The current study had some limitations. The survey response rate was low. Practicing PTs were recruited from the Academy of Orthopaedic Physical Therapy as a sample of convenience; therefore, the results may be generalizable to only that population. These factors limit the external validity of the results. Physical therapists in other sections of the association or in other rehabilitation areas may have different perceptions of self-efficacy as a barrier and of the use of patient self-efficacy in practice. Additionally, this study does not address the overlap and direct correlations these 8 barriers have with each other. Self-efficacy specifically has direct correlations with depression32 and therefore, PT’s may not be equipped to address self-efficacy in combination with underlying mental health conditions. The selected data collection method provides a helpful, yet limited level of detail. Conducting lengthier conversations with clinicians would enable a more comprehensive understanding of how they can support patients’ self-efficacy.
Self-efficacy is an important construct influencing patient care. However, it may not be the most commonly observed or perceived as a largely influential patient barrier by PTs. The findings of this study suggested a few key concerns with current self-efficacy assessment and utilization when trying to improve patient adherence to HEPs.

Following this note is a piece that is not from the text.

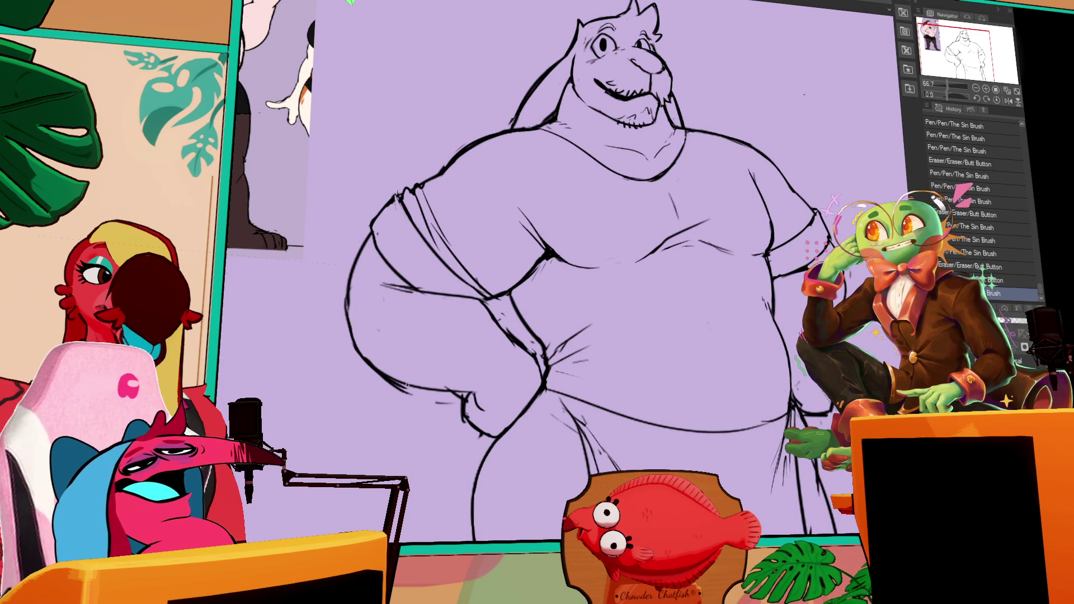
{"action": "left_click_drag", "start_coordinate": [392, 385], "coordinate": [411, 392]}
{"action": "left_click_drag", "start_coordinate": [349, 305], "coordinate": [354, 344]}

First, for this group of respondents, assessment of self-efficacy for HEPs was primarily performed through verbal discussion or observation of the patient; neither of these methods have been found to be reliable or valid for assessment. Second, about half of clinicians who reported assessing self-efficacy for HEPs may not be adequately addressing patient self-efficacy within their treatment plans. Although almost half of the PTs surveyed used a theorized source of self-efficacy in their treatment plans, just as many did not describe using one of the known strategies for changing patient self-efficacy. This provides a rich opportunity for PT professional development. Lastly, a number of PTs who reported not assessing self-efficacy for HEPs conveyed that they did not know how to assess this construct. This may be due to a lack of instrumentation or education. Future research should focus on utilization of self-efficacy instruments, such as the Self-Efficacy for Home Exercise Programs Scale, that assesses self-efficacy for HEPs in clinical practice and should work to improve implementation strategies for successful self-efficacy interventions.
The University of Kentucky IRB has approved this study.
Conflicts of Interest
The authors report no conflicts of interest to disclose.